(Body or hand keypoint data)

>>>>

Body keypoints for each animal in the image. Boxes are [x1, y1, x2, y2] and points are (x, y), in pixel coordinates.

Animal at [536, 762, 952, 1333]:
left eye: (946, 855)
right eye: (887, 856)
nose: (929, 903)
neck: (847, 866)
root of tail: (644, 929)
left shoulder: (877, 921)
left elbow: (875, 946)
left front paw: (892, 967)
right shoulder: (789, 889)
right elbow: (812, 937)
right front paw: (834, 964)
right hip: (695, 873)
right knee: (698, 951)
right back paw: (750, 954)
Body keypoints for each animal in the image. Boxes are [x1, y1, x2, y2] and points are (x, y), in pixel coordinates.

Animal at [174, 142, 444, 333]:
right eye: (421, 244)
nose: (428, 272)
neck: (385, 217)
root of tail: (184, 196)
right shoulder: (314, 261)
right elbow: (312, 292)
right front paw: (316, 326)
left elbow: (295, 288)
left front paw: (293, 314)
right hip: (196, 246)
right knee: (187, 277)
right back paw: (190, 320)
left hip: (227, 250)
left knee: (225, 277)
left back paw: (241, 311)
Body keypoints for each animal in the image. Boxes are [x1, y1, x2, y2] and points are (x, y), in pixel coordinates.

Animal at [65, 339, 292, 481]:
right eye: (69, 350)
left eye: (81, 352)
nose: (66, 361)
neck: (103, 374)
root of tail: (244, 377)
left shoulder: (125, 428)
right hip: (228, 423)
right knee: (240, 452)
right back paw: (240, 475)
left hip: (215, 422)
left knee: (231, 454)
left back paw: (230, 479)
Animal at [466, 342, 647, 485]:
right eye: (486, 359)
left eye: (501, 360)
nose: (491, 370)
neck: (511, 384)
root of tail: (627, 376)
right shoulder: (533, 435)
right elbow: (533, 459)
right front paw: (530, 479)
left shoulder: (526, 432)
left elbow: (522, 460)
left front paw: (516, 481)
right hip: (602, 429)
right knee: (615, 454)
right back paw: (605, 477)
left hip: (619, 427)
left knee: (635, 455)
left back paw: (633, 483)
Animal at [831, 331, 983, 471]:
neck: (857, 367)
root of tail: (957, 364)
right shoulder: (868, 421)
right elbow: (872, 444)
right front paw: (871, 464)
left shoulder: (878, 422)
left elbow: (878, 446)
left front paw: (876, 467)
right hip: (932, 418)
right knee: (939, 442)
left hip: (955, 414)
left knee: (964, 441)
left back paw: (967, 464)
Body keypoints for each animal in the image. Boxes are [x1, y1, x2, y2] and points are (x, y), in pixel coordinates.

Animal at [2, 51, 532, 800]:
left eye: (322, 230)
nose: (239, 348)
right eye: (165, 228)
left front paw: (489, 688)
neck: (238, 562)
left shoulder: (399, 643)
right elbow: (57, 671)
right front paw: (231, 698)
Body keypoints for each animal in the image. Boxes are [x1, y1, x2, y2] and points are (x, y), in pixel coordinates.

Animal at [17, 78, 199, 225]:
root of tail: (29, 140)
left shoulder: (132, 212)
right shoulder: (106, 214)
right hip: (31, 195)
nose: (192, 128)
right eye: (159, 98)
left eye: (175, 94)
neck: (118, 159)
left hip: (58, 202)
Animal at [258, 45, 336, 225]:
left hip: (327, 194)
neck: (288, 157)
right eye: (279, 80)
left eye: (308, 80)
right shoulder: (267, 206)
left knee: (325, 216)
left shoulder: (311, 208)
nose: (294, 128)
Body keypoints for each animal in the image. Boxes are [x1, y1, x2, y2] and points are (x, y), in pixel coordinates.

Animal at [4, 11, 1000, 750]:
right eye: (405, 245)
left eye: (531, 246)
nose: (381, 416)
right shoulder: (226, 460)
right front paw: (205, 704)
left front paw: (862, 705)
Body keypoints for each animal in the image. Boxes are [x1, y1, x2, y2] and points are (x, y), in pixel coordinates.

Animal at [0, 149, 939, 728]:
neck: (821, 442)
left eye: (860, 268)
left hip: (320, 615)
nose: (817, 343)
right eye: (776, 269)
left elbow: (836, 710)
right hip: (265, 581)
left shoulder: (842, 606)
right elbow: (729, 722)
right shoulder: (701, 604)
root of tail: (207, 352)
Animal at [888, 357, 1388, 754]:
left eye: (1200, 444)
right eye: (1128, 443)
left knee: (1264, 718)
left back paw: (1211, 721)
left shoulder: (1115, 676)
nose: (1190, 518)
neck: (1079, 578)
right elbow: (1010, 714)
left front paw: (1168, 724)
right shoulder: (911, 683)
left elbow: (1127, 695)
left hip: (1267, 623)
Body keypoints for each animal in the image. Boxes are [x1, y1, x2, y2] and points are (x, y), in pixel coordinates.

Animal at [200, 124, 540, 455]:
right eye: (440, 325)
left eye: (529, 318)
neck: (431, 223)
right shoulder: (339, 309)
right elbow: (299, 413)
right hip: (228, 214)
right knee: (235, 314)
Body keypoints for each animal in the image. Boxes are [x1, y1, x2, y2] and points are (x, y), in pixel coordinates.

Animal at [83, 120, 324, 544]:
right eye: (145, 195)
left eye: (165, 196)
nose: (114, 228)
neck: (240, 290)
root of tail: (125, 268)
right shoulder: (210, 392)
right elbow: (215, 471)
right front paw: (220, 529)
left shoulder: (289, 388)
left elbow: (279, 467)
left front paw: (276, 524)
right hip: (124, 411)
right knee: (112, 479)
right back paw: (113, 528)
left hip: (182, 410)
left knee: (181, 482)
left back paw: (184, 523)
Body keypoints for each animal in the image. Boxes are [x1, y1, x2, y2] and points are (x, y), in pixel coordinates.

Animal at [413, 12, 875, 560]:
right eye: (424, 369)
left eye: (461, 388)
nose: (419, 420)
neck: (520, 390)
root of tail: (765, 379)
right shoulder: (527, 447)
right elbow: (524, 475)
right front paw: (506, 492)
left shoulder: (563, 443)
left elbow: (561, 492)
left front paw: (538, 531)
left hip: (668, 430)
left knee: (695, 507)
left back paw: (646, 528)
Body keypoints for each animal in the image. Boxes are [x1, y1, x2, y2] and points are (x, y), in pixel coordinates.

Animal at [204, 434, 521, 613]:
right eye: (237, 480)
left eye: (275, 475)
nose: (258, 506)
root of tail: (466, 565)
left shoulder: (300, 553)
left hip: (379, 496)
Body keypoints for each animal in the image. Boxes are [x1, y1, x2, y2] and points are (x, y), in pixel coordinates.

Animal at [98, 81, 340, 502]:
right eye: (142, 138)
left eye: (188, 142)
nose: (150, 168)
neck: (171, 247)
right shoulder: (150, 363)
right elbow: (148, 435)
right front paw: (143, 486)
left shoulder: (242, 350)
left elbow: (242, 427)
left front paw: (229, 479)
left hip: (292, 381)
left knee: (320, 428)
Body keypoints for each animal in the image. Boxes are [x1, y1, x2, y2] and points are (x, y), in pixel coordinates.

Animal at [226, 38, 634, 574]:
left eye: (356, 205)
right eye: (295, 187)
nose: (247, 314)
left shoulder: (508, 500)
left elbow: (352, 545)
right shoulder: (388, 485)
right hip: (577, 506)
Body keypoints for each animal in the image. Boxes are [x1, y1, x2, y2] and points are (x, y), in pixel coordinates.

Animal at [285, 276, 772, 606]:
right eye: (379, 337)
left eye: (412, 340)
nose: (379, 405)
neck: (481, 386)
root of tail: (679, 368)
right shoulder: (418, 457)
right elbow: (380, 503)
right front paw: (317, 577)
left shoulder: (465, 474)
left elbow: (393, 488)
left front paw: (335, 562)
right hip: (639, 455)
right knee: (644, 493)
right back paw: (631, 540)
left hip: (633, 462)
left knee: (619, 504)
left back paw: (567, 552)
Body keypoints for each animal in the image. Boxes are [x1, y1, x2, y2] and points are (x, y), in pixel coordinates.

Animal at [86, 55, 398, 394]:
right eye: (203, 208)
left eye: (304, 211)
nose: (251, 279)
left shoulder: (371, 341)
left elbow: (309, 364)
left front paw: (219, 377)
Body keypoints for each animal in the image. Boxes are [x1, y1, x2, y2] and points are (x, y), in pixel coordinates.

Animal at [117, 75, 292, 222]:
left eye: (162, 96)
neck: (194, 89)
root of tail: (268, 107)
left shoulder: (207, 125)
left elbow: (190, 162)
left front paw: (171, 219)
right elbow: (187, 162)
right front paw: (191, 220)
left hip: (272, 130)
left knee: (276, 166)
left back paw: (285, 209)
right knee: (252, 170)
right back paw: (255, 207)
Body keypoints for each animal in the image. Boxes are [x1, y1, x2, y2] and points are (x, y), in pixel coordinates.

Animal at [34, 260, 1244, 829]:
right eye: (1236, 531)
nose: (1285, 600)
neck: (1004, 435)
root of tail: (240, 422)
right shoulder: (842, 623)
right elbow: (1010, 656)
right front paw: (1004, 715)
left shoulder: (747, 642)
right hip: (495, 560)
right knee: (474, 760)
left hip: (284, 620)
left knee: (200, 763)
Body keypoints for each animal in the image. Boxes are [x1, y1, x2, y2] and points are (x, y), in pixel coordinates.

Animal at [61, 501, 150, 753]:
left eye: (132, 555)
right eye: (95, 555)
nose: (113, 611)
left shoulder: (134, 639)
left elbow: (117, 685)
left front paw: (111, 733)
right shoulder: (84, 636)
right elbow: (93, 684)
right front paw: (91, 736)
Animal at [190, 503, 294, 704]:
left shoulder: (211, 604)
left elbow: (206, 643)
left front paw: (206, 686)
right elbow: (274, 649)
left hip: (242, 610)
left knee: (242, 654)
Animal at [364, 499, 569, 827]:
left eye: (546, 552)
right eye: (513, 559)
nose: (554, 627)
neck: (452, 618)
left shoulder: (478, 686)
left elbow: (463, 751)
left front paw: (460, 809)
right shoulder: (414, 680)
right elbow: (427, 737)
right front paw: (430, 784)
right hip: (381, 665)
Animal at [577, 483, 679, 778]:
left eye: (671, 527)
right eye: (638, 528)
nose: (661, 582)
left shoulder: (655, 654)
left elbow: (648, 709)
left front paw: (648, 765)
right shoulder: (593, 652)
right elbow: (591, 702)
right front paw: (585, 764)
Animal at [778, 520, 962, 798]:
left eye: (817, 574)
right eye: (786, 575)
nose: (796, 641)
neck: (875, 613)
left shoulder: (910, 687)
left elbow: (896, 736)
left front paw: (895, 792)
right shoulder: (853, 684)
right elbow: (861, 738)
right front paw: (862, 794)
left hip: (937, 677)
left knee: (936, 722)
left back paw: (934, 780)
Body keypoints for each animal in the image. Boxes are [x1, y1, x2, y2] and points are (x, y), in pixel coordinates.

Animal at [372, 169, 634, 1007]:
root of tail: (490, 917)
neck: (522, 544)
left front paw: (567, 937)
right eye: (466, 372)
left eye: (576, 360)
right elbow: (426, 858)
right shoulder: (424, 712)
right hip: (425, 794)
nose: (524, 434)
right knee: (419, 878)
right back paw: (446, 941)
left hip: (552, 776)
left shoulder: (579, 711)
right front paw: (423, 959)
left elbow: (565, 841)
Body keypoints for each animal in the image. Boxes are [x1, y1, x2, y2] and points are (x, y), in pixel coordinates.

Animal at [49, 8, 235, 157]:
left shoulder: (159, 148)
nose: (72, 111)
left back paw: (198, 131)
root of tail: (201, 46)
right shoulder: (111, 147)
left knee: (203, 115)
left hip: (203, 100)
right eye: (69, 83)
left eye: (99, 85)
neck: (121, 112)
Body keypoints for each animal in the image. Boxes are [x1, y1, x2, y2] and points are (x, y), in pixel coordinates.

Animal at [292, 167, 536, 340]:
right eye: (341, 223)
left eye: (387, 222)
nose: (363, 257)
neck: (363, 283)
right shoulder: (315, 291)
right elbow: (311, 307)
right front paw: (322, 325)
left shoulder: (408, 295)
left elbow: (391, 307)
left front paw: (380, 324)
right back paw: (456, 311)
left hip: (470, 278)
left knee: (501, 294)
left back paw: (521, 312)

<<<<

**How to complete this task:**
Up to and including the line with "left elbow: (295, 288)", print every line of the records from the start.

**Answer space:**
Body keypoints for each animal in the image. Boxes are [x1, y1, x2, y2] and points are (x, y), in pixel coordinates.

Animal at [536, 762, 952, 1333]:
left eye: (946, 855)
right eye: (887, 856)
nose: (929, 903)
neck: (847, 866)
root of tail: (644, 929)
left shoulder: (877, 921)
left elbow: (875, 946)
left front paw: (892, 967)
right shoulder: (789, 889)
right elbow: (812, 937)
right front paw: (834, 964)
right hip: (695, 873)
right knee: (698, 951)
right back paw: (750, 954)
Body keypoints for each animal in the image. Boxes are [x1, y1, x2, y2] and points are (x, y), in pixel coordinates.

Animal at [174, 142, 444, 333]:
right eye: (421, 244)
nose: (428, 272)
neck: (385, 217)
root of tail: (184, 196)
right shoulder: (314, 261)
right elbow: (312, 292)
right front paw: (316, 326)
left elbow: (295, 288)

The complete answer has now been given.